■ WHAT IS EXPECTED
Reproduce the text of every entry below word for word, leaving out the pictures.

■ ■ ■ ■ ■ ■ ■

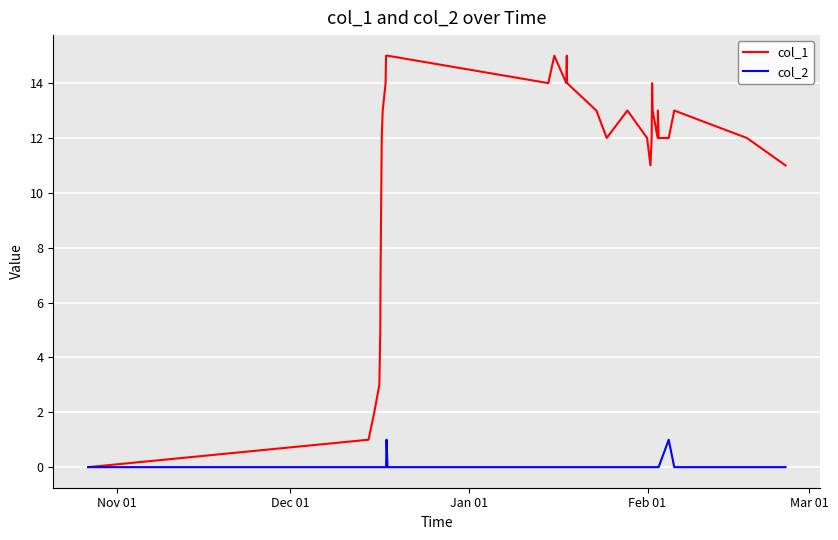

Which series has the widest spread of values?

col_1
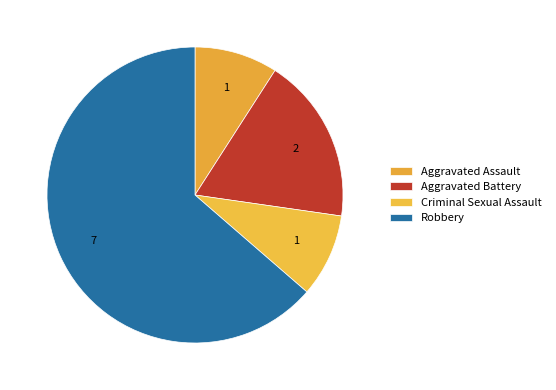

Is Aggravated Battery the majority of the pie?

No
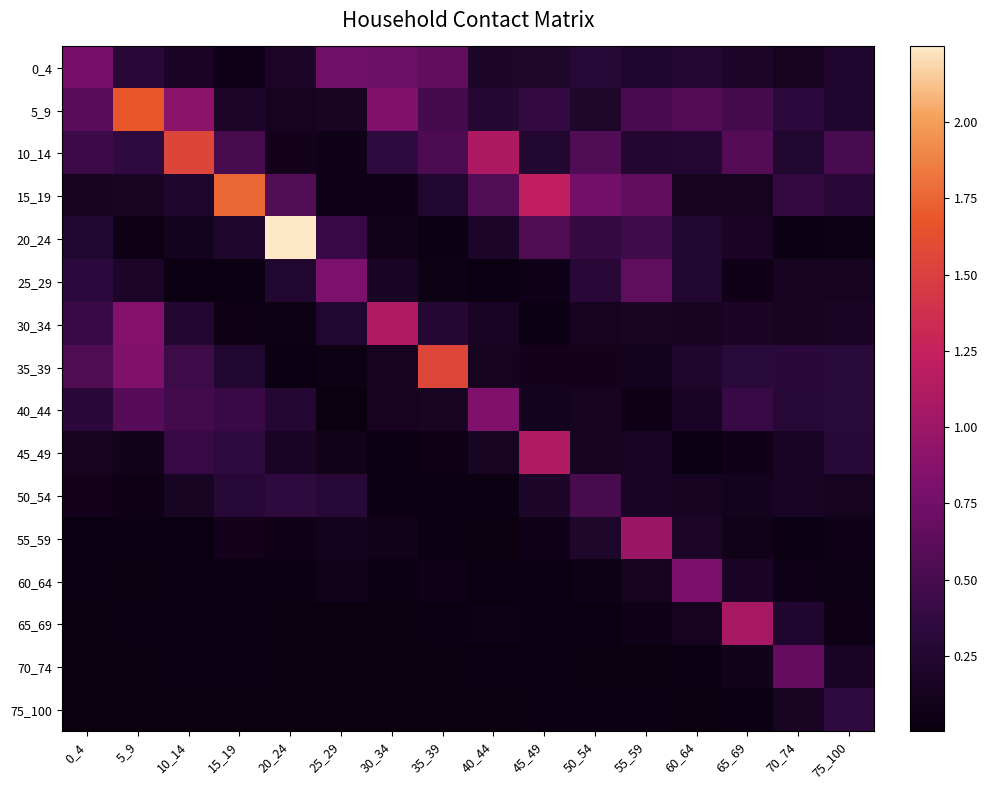

Which series has the largest range (max minus min)?

20_24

■ ■ ■ ■ ■ ■ ■

■ FINISHED TASK
Which series has the widest spread of values?

col_1

Is Aggravated Battery the majority of the pie?

No

Which series has the largest range (max minus min)?

20_24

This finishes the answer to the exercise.